7. Il résulte de ce qui précède, sans qu’il soit besoin d’admettre à titre provisoire Mme B au bénéfice de l’aide juridictionnelle, que la requête de l’intéressée, y compris sa demande présentée au titre de l’article 37 de la loi du 10 juillet 1991 relative à l’aide juridique et de l’article L. 761-1 du code de justice administrative, doit être rejetée selon la procédure prévue à l’article L. 522-3 du même code.
O R D O N N E :
Article 1er : La requête de Mme B est rejetée.

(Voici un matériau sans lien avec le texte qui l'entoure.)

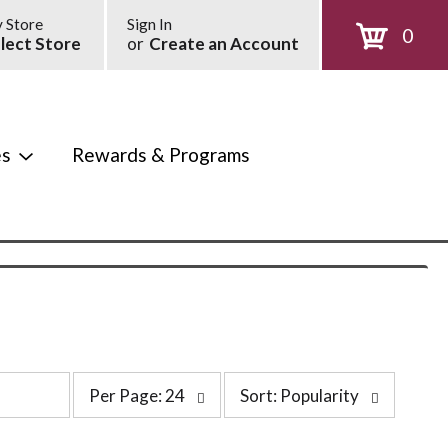
 Store
Sign In
0
lect Store
or
Create an Account
es
Rewards & Programs
p
s
Per Page: 24
Sort: Popularity
e
o
r
r
p
t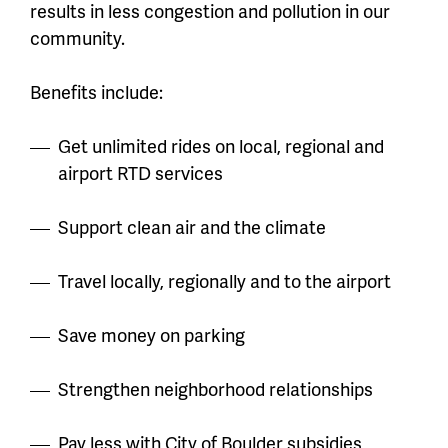
results in less congestion and pollution in our
community.
Benefits include:
Get unlimited rides on local, regional and
airport RTD services
Support clean air and the climate
Travel locally, regionally and to the airport
Save money on parking
Strengthen neighborhood relationships
Pay less with City of Boulder subsidies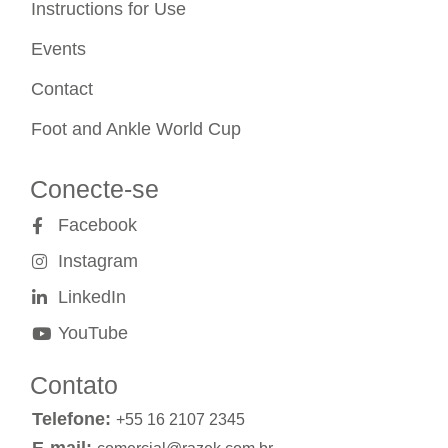
Instructions for Use
Events
Contact
Foot and Ankle World Cup
Conecte-se
Facebook
Instagram
LinkedIn
YouTube
Contato
Telefone:
+55 16 2107 2345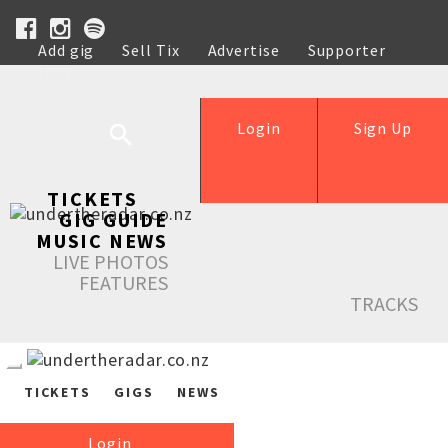
Add gig
Sell Tix
Advertise
Supporter
Help
Login
Sign Up
TICKETS
GIG GUIDE
MUSIC NEWS
LIVE PHOTOS
FEATURES
TRACKS
TICKETS
GIGS
NEWS
Login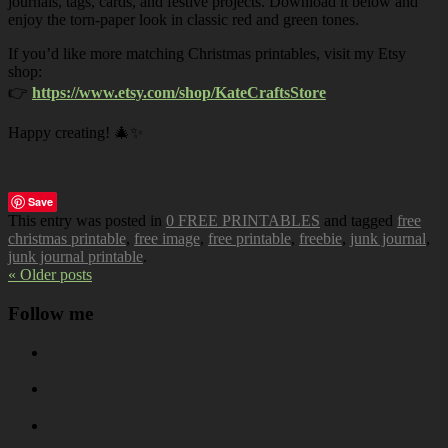
journals, tags, cards, and festive projects. Download it below and
enjoy the torn-paper look in classic red and green tones.
If you’d like more matching Christmas printables, visit my Etsy
shop:
👉
https://www.etsy.com/shop/KateCraftsStore
Happy creating! 🎄✨
Save
This entry was posted in
0 FREE PRINTABLES
and tagged
free
christmas printable
,
free image
,
free printable
,
freebie
,
junk journal
,
junk journal printable
.
« Older posts
Follow me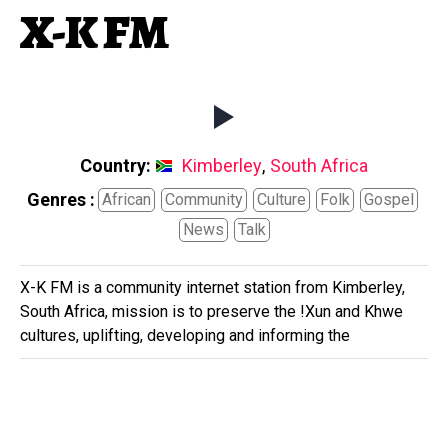
X-K FM
Country:
Kimberley
,
South Africa
Genres :
African
Community
Culture
Folk
Gospel
News
Talk
X-K FM is a community internet station from Kimberley,
South Africa, mission is to preserve the !Xun and Khwe
cultures, uplifting, developing and informing the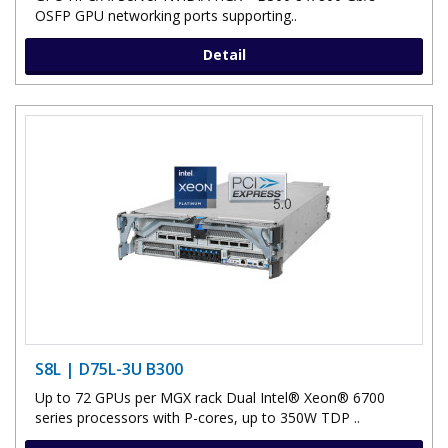
OSFP GPU networking ports supporting..
Detail
S8L | D75L-3U B300
Up to 72 GPUs per MGX rack Dual Intel® Xeon® 6700
series processors with P-cores, up to 350W TDP ..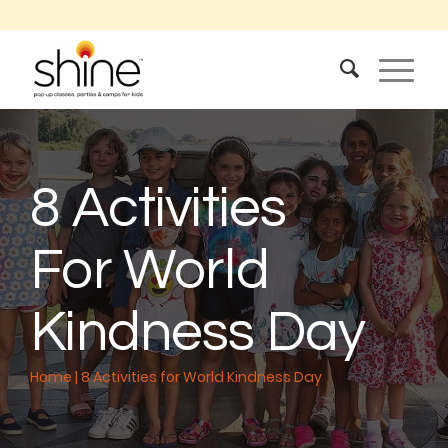
8 Activities
For World
Kindness Day
Home
|
8 Activities for World Kindness Day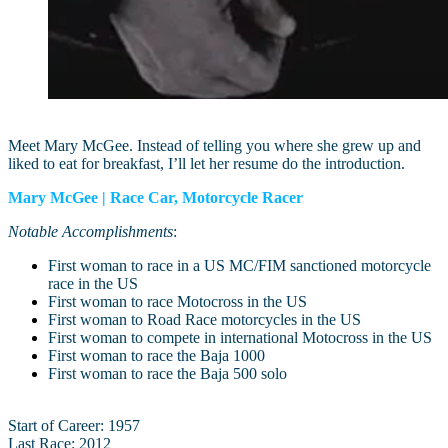
Meet Mary McGee. Instead of telling you where she grew up and
liked to eat for breakfast, I’ll let her resume do the introduction.
Mary McGee | Race Car, Motorcycle Racer
Notable Accomplishments
:
First woman to race in a US MC/FIM sanctioned motorcycle
race in the US
First woman to race Motocross in the US
First woman to Road Race motorcycles in the US
First woman to compete in international Motocross in the US
First woman to race the Baja 1000
First woman to race the Baja 500 solo
Start of Career: 1957
Last Race: 2012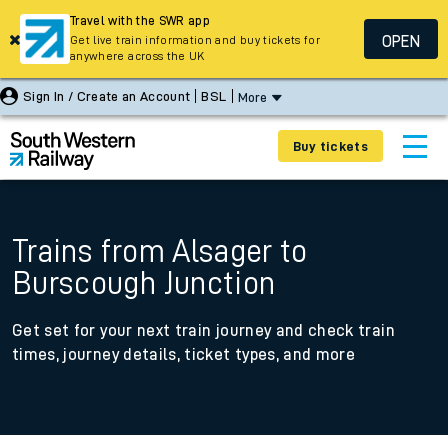
Travel with the SWR app
OPEN
Get live train information and buy tickets for
anywhere across the UK
Sign In / Create an Account
BSL
More
Buy tickets
Trains from Alsager to
Burscough Junction
Get set for your next train journey and check train
times, journey details, ticket types, and more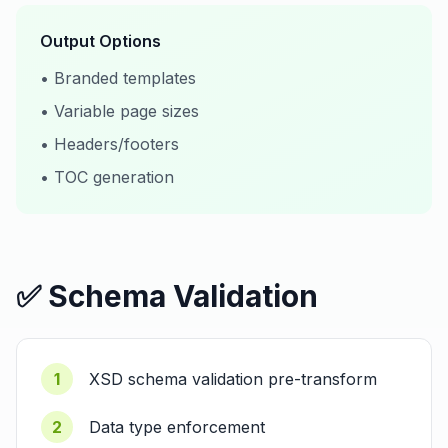
Output Options
• Branded templates
• Variable page sizes
• Headers/footers
• TOC generation
✅ Schema Validation
1
XSD schema validation pre-transform
2
Data type enforcement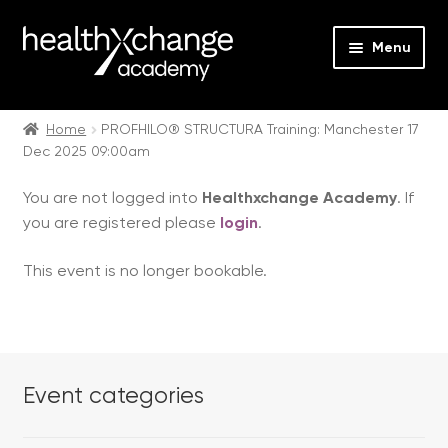
Menu
Expan
Events
child
Home
PROFHILO® STRUCTURA Training: Manchester 17
Dec 2025 09:00am
menu
Expan
On Demand
child
You are not logged into
Healthxchange Academy
. If
menu
Expan
Courses
you are registered please
login
.
child
menu
Expan
FAQs
This event is no longer bookable.
child
menu
Expan
About us
child
menu
Contact us
Event categories
Login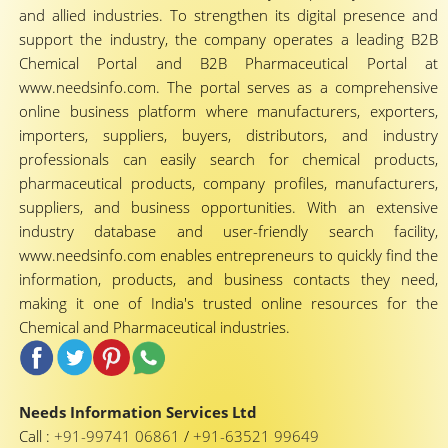
and allied industries. To strengthen its digital presence and
support the industry, the company operates a leading B2B
Chemical Portal and B2B Pharmaceutical Portal at
www.needsinfo.com. The portal serves as a comprehensive
online business platform where manufacturers, exporters,
importers, suppliers, buyers, distributors, and industry
professionals can easily search for chemical products,
pharmaceutical products, company profiles, manufacturers,
suppliers, and business opportunities. With an extensive
industry database and user-friendly search facility,
www.needsinfo.com enables entrepreneurs to quickly find the
information, products, and business contacts they need,
making it one of India's trusted online resources for the
Chemical and Pharmaceutical industries.
Needs Information Services Ltd
Call :
+91-99741 06861
/
+91-63521 99649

Article 2 : La présente ordonnance sera notifiée à Mme A B et à Me Chloé Fourdan.
Fait à Lille, le 2 juin 2025.
La juge des référés,
Signé,
S. Stefanczyk
La République mande et ordonne au ministre de l’intérieur en ce qui le concerne et à tous commissaires de justice à ce requis en ce qui concerne les voies de droit commun, contre les parties privées, de pourvoir à l’exécution de la présente ordonnance.